» **WORK INSTRUCTION 1**
In the wiper blade thread below, condense the paragraph beginning "The passenger side is definitely 22OE" into a bulleted list that keeps its main facts.

» **PASSAGE FOR REVIEW**
Can you confirm what size of the Bosch blades you ended up going with, particularly the drivers side? 

The passenger side is definitely 22OE but the driver side measures 25” on the OEM blade so not sure if the 26OE will be too big. Bosch website lists the 24OE as correct for the Tiguan but if the larger one fits, I’d prefer to go with that.

Cheers,
DoC


Sent from my iPhone using Tapatalk


----------



## Passatb7tdi (Mar 7, 2016)

The OEM wipers sucked on this thing, brand new they were making all kinds of noises and jumping all over the windshield, threw them hard against the back of the trash can and picked up a pair of bosch, now all is well in the world 😬


----------



## Remzac (Nov 25, 2007)

Excellent. What version of the Bosch wipers did you buy?

2019 Volkswagen Tiguan 4Motion


----------



## DoC0427 (Sep 16, 2019)

Remzac said:


> Excellent. What version of the Bosch wipers did you buy?
> 
> 2019 Volkswagen Tiguan 4Motion


And what size? 22” for the right I assume, but did you use 24” or 26” for the left (OEM are 25”).


Sent from my iPhone using Tapatalk


----------



## OhioSpyderman (Jul 21, 2021)

Bosch site says for my 2021, I should use a 28" on the drivers and a 21" on the passenger.
Advance Auto says 26" and 22".

That's quite a wide range 

Has anyone tried the new Bosch Focus Premium? 
Advance Auto says they have a 12 month free replacement warranty with 0 prorating.
And they're only $32 a piece for either....

I may look into THOSE when it's time...

Bob.


----------



## Passatb7tdi (Mar 7, 2016)

22” passenger and 25” driver is what I had from factory, so that is what I went with. The brand is Bosch icon.


----------



## DoC0427 (Sep 16, 2019)

Passatb7tdi said:


> 22” passenger and 25” driver is what I had from factory, so that is what I went with. The brand is Bosch icon.


There is no 25” available in Bosch Icon, which is why I asked the question. I’m curious if 26” will fit or if I should just get the 24”.

Possible to measure the one you have?

Cheers…
DoC


Sent from my iPhone using Tapatalk


----------



## jonese (Jun 21, 2020)

I dunno about the 26's, but I did put these on from Canadian Tire about six months ago. No issues.

» **INPUT MATERIAL**
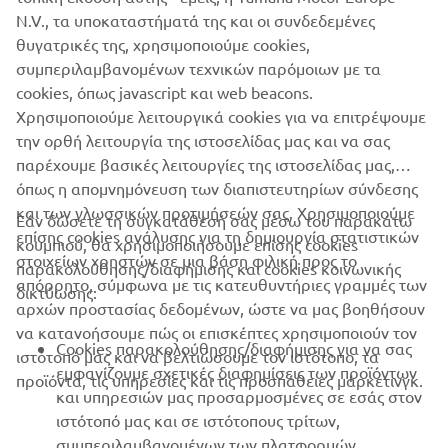
N.V., τα υποκαταστήματά της και οι συνδεδεμένες
θυγατρικές της, χρησιμοποιούμε cookies,
συμπεριλαμβανομένων τεχνικών παρόμοιων με τα
cookies, όπως javascript και web beacons.
Χρησιμοποιούμε λειτουργικά cookies για να επιτρέψουμε
την ορθή λειτουργία της ιστοσελίδας μας και να σας
παρέχουμε βασικές λειτουργίες της ιστοσελίδας μας,
όπως η απομνημόνευση των διαπιστευτηρίων σύνδεσης
και των γλωσσικών προτιμήσεών σας. Χρησιμοποιούμε
Εάν δώσετε τη συγκατάθεσή σας μέσω του παρακάτω
επίσης cookies ανάλυσης για τη δημιουργία στατιστικών
κουμπιού, θα χρησιμοποιήσουμε επίσης cookies
ΕΤΑΙΡΕΊΑ
στοιχείων χρηστών σε μια βάση φιλική προς το
παρακολούθησης/διαφήμισης και cookies κοινωνικής
απόρρητο, σύμφωνα με τις κατευθυντήριες γραμμές των
δικτύωσης:
αρχών προστασίας δεδομένων, ώστε να μας βοηθήσουν
B2B
να κατανοήσουμε πώς οι επισκέπτες χρησιμοποιούν τον
Cookies παρακολούθησης/διαφήμισης για να σας
ιστότοπό μας και να βελτιώσουμε τον ιστότοπο, τα
ΠΕΡΙΣΣΌΤΕΡΑ YAMAHA
εμφανίζουμε σχετικές διαφημίσεις των προϊόντων
προϊόντα, τις υπηρεσίες και τις προσπάθειες μάρκετινγκ.
και υπηρεσιών μας προσαρμοσμένες σε εσάς στον
ιστότοπό μας και σε ιστότοπους τρίτων,
SUPPORT
συμπεριλαμβανομένων των πλατφορμών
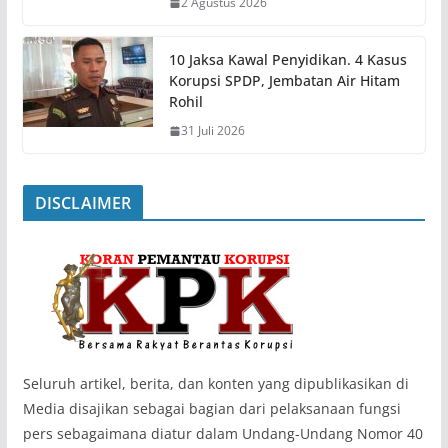
2 Agustus 2026
10 Jaksa Kawal Penyidikan. 4 Kasus
Korupsi SPDP, Jembatan Air Hitam
Rohil
31 Juli 2026
DISCLAIMER
‎Seluruh artikel, berita, dan konten yang dipublikasikan di
Media disajikan sebagai bagian dari pelaksanaan fungsi
pers sebagaimana diatur dalam Undang-Undang Nomor 40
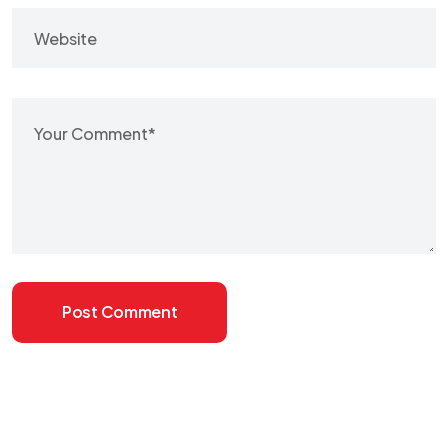
Post Comment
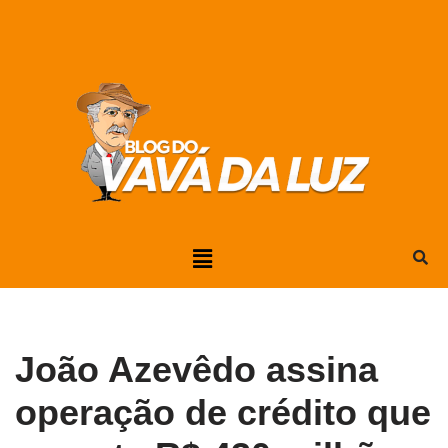
Pular
para
o
conteúdo
João Azevêdo assina
operação de crédito que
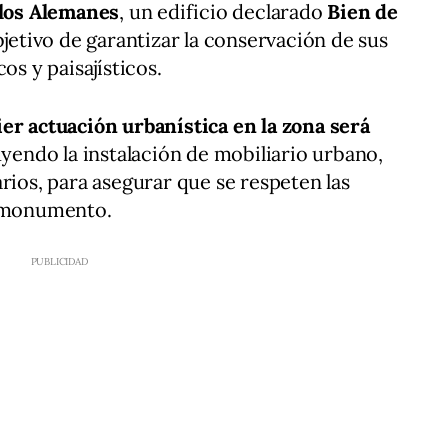
 los Alemanes
, un edificio declarado
Bien de
bjetivo de garantizar la conservación de sus
os y paisajísticos.
ier actuación urbanística en la zona será
luyendo la instalación de mobiliario urbano,
rios, para asegurar que se respeten las
l monumento.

» **WORK INSTRUCTION 2**
Reproduce the text read from each of the records above line for line, and leave the pictures out of your answer.

» **RESPONSE 1**
- The passenger-side blade is definitely 22OE.
- The OEM driver-side blade measures 25", so the 26OE may be too big.
- The Bosch website lists the 24OE as correct for the Tiguan.
- The writer would prefer the larger blade if it fits.

» **RESPONSE 2**
N.V., τα υποκαταστήματά της και οι συνδεδεμένες
θυγατρικές της, χρησιμοποιούμε cookies,
συμπεριλαμβανομένων τεχνικών παρόμοιων με τα
cookies, όπως javascript και web beacons.
Χρησιμοποιούμε λειτουργικά cookies για να επιτρέψουμε
την ορθή λειτουργία της ιστοσελίδας μας και να σας
παρέχουμε βασικές λειτουργίες της ιστοσελίδας μας,
όπως η απομνημόνευση των διαπιστευτηρίων σύνδεσης
και των γλωσσικών προτιμήσεών σας. Χρησιμοποιούμε
Εάν δώσετε τη συγκατάθεσή σας μέσω του παρακάτω
επίσης cookies ανάλυσης για τη δημιουργία στατιστικών
κουμπιού, θα χρησιμοποιήσουμε επίσης cookies
ΕΤΑΙΡΕΊΑ
στοιχείων χρηστών σε μια βάση φιλική προς το
παρακολούθησης/διαφήμισης και cookies κοινωνικής
απόρρητο, σύμφωνα με τις κατευθυντήριες γραμμές των
δικτύωσης:
αρχών προστασίας δεδομένων, ώστε να μας βοηθήσουν
B2B
να κατανοήσουμε πώς οι επισκέπτες χρησιμοποιούν τον
Cookies παρακολούθησης/διαφήμισης για να σας
ιστότοπό μας και να βελτιώσουμε τον ιστότοπο, τα
ΠΕΡΙΣΣΌΤΕΡΑ YAMAHA
εμφανίζουμε σχετικές διαφημίσεις των προϊόντων
προϊόντα, τις υπηρεσίες και τις προσπάθειες μάρκετινγκ.
και υπηρεσιών μας προσαρμοσμένες σε εσάς στον
ιστότοπό μας και σε ιστότοπους τρίτων,
SUPPORT
συμπεριλαμβανομένων των πλατφορμών
2 Agustus 2026
10 Jaksa Kawal Penyidikan. 4 Kasus
Korupsi SPDP, Jembatan Air Hitam
Rohil
31 Juli 2026
DISCLAIMER
‎Seluruh artikel, berita, dan konten yang dipublikasikan di
Media disajikan sebagai bagian dari pelaksanaan fungsi
pers sebagaimana diatur dalam Undang-Undang Nomor 40
Post Comment
Pular
para
o
conteúdo
João Azevêdo assina
operação de crédito que
 los Alemanes
, un edificio declarado
Bien de
bjetivo de garantizar la conservación de sus
os y paisajísticos.
ier actuación urbanística en la zona será
luyendo la instalación de mobiliario urbano,
rios, para asegurar que se respeten las
l monumento.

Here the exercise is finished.